Monday, February 23, 2009

Pearl Couscous with Olives and Roasted Tomatoes

Roasted Tomatoes and Dressing:
2 pints red grape or cherry tomatoes (1 1/2 lb.)
3 lg. garlic cloves, left unpeeled
1/4 c. extra-virgin olive oil
1/4 c. warm water
1 tsp. fresh-squeezed lemon juice
1 tsp. salt
1/4 tsp. black pepper

Couscous:
2 3/4 c. chicken broth
2 1/4 c. pearl (Israeli) couscous
1 tbsp. olive oil
1/2 c. Kalamata or other brine-cured black olives, pitted and chopped
1/3 c. chopped fresh flat leaf parsley
1/4 c. chopped fresh mint
1 tsp. chopped fresh thyme

Preheat oven to 250°F. Halve tomatoes through stem ends and arrange, cut sides up, in a single layer in a large, shallow (1-inch deep) baking pan. Add garlic to pan and roast in middle of oven until tomatoes are slightly shriveled around edges, about 1 hour. Cool in pan on rack 30 minutes.
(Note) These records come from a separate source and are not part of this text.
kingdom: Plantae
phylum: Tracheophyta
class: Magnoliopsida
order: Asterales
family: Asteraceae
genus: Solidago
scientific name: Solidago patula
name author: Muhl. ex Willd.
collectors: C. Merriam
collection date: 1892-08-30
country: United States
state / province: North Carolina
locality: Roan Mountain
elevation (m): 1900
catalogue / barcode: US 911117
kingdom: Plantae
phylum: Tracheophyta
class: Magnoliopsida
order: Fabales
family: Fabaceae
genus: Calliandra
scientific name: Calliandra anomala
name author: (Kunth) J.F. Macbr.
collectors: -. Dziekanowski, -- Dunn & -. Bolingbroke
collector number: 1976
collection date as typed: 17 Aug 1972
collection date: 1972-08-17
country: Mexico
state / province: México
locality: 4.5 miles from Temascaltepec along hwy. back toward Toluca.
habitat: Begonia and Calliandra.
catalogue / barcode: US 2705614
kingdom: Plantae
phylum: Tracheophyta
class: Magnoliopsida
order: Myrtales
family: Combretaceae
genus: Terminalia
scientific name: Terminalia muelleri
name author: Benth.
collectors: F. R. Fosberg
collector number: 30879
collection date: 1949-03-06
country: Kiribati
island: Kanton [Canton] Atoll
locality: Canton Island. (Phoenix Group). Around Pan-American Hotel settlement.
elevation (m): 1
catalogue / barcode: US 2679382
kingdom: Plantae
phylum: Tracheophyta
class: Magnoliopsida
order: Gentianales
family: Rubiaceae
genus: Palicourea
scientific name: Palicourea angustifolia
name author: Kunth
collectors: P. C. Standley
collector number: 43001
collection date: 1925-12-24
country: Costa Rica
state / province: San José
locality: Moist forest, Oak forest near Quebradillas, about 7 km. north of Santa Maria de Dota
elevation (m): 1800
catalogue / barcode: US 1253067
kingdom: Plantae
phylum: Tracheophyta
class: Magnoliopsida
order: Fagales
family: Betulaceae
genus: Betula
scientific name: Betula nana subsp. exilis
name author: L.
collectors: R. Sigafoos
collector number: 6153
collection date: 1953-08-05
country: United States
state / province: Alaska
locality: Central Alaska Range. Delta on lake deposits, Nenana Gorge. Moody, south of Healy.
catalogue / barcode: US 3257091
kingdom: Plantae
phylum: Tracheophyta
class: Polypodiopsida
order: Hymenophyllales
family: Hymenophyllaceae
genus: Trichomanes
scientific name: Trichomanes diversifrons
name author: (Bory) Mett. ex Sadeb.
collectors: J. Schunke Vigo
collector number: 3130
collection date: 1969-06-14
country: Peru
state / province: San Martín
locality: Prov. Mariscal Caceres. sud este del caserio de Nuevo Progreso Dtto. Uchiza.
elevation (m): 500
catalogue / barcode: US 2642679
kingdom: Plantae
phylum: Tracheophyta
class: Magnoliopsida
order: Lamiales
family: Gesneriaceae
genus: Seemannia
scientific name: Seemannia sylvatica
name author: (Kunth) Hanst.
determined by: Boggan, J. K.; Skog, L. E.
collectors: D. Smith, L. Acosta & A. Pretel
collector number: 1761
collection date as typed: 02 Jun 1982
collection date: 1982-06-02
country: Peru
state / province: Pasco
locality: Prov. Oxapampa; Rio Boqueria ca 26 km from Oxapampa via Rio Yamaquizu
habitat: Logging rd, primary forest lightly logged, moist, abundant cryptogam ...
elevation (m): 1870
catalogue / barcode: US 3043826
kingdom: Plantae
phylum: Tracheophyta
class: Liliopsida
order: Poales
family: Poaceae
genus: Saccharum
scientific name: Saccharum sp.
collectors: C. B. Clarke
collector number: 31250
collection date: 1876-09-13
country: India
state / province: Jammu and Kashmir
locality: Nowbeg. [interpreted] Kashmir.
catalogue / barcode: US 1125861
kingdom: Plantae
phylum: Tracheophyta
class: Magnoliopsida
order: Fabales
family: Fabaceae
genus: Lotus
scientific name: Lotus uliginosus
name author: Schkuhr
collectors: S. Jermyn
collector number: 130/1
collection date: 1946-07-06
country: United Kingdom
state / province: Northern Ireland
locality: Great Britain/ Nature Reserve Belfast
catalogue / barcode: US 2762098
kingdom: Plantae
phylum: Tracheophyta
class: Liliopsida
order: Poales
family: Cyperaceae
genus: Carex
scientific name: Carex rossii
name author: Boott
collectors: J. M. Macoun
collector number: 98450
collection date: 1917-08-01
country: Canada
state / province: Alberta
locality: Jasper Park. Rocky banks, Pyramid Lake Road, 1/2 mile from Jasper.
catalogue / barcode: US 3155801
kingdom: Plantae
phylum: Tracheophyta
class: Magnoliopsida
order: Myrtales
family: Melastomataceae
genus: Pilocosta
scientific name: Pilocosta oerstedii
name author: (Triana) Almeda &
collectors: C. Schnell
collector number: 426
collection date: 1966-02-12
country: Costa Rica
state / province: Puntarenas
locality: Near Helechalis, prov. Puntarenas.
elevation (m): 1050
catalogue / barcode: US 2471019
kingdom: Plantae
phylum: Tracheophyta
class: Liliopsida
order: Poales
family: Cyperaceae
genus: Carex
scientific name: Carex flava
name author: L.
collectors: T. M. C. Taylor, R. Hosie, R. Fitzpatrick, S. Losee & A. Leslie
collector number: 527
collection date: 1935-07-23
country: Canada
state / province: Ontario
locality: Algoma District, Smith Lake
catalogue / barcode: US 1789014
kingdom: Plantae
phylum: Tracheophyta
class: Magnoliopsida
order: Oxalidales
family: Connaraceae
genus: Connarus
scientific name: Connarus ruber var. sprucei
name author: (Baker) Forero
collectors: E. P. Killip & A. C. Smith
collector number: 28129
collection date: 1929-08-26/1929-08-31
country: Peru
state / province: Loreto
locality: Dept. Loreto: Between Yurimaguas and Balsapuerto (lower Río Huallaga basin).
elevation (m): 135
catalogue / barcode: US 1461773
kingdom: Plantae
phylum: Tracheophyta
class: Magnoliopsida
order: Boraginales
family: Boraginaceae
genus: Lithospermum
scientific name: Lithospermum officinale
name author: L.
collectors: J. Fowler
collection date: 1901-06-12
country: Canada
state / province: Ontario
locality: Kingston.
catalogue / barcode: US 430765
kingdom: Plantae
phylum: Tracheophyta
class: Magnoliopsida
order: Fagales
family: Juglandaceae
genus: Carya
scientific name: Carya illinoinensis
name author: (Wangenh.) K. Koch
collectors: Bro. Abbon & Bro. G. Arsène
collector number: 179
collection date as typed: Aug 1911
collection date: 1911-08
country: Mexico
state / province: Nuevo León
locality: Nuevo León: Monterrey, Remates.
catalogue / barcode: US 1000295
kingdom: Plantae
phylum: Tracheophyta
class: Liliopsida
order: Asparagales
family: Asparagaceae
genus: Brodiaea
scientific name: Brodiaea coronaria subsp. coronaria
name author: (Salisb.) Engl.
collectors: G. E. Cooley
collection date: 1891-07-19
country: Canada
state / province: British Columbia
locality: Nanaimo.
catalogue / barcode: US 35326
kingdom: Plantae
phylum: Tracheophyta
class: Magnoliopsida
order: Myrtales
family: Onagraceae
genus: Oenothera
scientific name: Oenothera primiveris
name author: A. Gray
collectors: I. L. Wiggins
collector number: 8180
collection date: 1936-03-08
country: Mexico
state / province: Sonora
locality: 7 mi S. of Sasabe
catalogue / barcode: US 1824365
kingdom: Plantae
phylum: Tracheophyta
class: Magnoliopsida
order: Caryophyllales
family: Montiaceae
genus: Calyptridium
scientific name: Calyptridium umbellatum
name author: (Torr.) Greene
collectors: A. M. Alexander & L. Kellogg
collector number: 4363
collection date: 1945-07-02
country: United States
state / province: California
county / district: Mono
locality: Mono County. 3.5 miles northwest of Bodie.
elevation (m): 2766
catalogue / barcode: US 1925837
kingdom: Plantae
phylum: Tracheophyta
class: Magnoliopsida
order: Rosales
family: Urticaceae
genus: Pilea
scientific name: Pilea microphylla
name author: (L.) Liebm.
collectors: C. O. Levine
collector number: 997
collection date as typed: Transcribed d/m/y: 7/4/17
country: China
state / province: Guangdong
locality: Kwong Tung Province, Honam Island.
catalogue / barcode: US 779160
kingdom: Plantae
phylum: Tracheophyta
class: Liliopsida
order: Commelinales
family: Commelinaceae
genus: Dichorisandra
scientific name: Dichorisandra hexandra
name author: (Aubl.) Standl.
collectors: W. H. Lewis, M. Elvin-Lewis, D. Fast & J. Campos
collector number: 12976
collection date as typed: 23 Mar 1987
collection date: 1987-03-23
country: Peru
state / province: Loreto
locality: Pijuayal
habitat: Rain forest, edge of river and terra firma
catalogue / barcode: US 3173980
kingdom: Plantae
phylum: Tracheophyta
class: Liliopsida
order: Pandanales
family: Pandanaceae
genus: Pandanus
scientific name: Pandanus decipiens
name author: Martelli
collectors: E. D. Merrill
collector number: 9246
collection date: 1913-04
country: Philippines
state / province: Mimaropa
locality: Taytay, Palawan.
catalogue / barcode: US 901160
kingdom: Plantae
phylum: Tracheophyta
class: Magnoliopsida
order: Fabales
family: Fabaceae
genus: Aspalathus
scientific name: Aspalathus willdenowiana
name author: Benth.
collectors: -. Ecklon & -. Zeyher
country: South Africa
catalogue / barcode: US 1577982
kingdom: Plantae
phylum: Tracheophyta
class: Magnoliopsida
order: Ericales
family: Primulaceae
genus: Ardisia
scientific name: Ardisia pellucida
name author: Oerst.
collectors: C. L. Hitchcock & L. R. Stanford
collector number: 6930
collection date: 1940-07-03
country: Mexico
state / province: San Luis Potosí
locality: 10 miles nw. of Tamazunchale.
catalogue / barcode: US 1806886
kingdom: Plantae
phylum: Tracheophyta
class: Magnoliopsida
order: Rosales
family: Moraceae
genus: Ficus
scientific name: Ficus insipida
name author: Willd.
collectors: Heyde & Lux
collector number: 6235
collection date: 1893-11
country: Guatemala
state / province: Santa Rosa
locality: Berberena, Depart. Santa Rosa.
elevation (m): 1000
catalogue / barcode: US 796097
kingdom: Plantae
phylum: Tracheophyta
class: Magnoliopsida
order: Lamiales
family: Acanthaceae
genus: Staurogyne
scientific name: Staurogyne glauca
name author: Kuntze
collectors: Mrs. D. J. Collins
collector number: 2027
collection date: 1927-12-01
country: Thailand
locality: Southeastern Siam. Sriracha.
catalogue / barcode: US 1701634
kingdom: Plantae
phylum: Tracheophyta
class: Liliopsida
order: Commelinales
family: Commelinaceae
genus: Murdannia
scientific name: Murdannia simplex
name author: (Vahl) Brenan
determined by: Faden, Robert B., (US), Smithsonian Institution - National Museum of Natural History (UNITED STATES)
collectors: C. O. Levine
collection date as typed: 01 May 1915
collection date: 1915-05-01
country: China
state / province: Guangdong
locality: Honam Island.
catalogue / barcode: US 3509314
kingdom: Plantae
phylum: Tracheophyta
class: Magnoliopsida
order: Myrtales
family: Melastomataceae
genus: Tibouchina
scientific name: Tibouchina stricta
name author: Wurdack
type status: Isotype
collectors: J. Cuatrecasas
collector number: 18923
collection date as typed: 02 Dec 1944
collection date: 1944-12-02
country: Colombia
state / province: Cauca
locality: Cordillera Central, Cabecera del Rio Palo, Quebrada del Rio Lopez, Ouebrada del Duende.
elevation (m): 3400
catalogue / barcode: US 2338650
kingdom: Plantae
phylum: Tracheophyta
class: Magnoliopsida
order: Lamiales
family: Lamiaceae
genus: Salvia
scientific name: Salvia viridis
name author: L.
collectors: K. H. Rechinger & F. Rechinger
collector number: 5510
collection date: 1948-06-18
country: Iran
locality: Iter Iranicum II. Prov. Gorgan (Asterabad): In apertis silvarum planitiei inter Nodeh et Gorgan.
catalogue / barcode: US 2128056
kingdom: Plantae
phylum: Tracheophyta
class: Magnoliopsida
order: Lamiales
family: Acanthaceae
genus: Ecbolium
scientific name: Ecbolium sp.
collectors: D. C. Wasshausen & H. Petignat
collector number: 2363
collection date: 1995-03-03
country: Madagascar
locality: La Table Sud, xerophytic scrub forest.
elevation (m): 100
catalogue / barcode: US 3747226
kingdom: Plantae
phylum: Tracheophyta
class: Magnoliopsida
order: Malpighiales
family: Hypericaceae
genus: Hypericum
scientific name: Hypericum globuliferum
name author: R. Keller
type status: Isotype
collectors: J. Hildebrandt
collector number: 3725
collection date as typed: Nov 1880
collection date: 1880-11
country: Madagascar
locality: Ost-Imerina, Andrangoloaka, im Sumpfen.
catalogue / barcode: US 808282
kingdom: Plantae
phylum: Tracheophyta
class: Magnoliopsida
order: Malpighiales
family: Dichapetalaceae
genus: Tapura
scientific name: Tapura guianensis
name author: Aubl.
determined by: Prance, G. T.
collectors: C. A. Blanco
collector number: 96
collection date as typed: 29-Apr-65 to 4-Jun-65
Peel garlic and puree with oil, water, lemon juice, salt, pepper, and 1/2 c. roasted tomatoes in blender until dressing is very smooth.

Bring broth to a boil in a 3-quart heavy saucepan and stir in couscous, then simmer, uncovered, 6 minutes. Cover pan and remove from heat. Let stand 10 minutes. Spread couscous in single layer on a baking sheet and cool 15 minutes.

Transfer couscous to a bowl and stir in remaining ingredients, dressing, roasted tomatoes, and salt and pepper to taste.